The answer lies in the concept of God’s promises. God is always free. God will be wherever God chooses, and God will do whatever God decides to do. God can freely meet us in any place or situation, regardless of what we expect or wish for. God is always free to do as God will. But God also makes promises, promises to meet us in certain places or to bless us in certain ways or through certain things. And so certain places or things become special places of God’s presence or revelation through God’s free action and promise.

And so God is still free to encounter us anywhere, but God has promised to be present and meet us in this place. God is still free to speak to us through any writings, but God has promised to be present and to speak to us when we prayerfully gather to listen to the writings in the Holy Bible. God is free to reveal his mind to anyone at any time, but God has promised to be present and to reveal the mind of Christ to us when we gather to prayerfully listen for the leading of the Holy Spirit in one another. God is free to meet us and feed us at any table, in any company, and with any food, but God has promised to meet us and feed us at this table, in this company, and with this bread and wine.

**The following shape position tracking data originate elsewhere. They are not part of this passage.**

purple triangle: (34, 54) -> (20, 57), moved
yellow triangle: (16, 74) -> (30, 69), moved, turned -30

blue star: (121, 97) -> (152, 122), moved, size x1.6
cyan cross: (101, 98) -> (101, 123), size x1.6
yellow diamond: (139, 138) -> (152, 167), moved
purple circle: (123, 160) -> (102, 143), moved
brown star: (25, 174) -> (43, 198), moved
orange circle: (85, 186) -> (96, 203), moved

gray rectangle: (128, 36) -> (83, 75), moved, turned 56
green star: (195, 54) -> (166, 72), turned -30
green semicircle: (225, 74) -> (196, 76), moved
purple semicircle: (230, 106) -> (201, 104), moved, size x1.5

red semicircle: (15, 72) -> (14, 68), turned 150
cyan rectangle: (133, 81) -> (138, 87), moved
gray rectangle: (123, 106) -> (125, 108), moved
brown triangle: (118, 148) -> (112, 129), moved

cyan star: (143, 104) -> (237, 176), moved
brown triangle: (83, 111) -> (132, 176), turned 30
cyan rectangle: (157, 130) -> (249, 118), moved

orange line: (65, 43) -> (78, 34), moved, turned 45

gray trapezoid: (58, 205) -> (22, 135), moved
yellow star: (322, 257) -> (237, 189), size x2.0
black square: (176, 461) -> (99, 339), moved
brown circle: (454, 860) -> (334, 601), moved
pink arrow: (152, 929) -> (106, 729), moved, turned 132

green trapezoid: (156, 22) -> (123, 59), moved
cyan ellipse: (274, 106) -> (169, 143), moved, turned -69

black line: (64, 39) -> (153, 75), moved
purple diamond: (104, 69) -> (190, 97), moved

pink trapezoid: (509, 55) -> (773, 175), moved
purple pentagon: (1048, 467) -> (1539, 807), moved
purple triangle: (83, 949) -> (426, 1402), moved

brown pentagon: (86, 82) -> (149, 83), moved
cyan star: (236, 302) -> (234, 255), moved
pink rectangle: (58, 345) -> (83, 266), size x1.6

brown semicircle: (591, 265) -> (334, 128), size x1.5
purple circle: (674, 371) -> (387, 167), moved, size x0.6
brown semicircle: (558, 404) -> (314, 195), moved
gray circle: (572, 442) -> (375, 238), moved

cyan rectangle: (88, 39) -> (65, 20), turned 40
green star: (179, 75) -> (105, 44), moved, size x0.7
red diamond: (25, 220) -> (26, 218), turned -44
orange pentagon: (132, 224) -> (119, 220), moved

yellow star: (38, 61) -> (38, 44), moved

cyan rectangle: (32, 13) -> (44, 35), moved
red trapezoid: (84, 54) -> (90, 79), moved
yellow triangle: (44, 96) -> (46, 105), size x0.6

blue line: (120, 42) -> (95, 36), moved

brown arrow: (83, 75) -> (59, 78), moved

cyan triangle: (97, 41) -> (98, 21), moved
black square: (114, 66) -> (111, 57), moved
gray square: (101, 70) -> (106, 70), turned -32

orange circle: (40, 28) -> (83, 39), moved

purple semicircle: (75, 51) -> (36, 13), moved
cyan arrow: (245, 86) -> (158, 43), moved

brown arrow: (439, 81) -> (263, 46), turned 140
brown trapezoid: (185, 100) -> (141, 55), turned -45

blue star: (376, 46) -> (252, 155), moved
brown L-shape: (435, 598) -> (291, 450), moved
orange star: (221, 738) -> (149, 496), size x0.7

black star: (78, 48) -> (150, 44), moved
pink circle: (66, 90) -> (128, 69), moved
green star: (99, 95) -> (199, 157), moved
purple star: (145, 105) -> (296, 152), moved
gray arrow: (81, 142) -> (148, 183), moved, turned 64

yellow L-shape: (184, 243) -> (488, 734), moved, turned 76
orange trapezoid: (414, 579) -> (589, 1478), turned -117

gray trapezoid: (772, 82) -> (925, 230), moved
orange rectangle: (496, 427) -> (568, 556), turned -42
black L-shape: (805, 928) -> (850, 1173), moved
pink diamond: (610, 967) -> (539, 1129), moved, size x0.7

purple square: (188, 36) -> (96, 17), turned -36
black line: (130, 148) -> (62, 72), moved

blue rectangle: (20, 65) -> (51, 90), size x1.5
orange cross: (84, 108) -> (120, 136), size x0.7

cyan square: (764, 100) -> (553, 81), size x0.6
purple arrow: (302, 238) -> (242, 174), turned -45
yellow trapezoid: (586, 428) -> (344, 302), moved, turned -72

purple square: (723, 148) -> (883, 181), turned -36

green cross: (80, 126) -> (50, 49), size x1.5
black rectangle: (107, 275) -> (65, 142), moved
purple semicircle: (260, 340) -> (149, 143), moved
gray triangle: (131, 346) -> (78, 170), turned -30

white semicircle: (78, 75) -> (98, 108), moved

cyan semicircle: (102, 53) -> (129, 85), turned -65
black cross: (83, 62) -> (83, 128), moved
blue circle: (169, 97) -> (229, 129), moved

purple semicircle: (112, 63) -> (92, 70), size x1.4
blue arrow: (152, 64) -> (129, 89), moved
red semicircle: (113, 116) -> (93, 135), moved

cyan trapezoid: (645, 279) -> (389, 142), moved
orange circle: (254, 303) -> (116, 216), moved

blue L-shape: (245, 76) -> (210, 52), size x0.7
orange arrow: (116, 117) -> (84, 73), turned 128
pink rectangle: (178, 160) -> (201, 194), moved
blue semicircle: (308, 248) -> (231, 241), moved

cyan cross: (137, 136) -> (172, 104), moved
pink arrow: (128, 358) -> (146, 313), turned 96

We can never presume on those promises, as though we can thereby capture God and have God in our pocket. We cannot force God to say what we want God to say, just because we can find a verse in the Bible that might support it. We cannot force God to bless us, just because we congregate in a place that God has promised to meet us in. God is always free, and we cannot presumptuously try to bend God’s promises to our own ends. But if we will walk humbly before our God, and honour God’s freedom to do as God will and to promise whatever God likes, then we can find comfort and security within those promises.

We will be able to both rejoice in the surprise of God being in a place where we didn’t expect to find God, and graciously surrender ourselves to God’s transforming presence in the certain places where God has promised to meet us and lead us into life.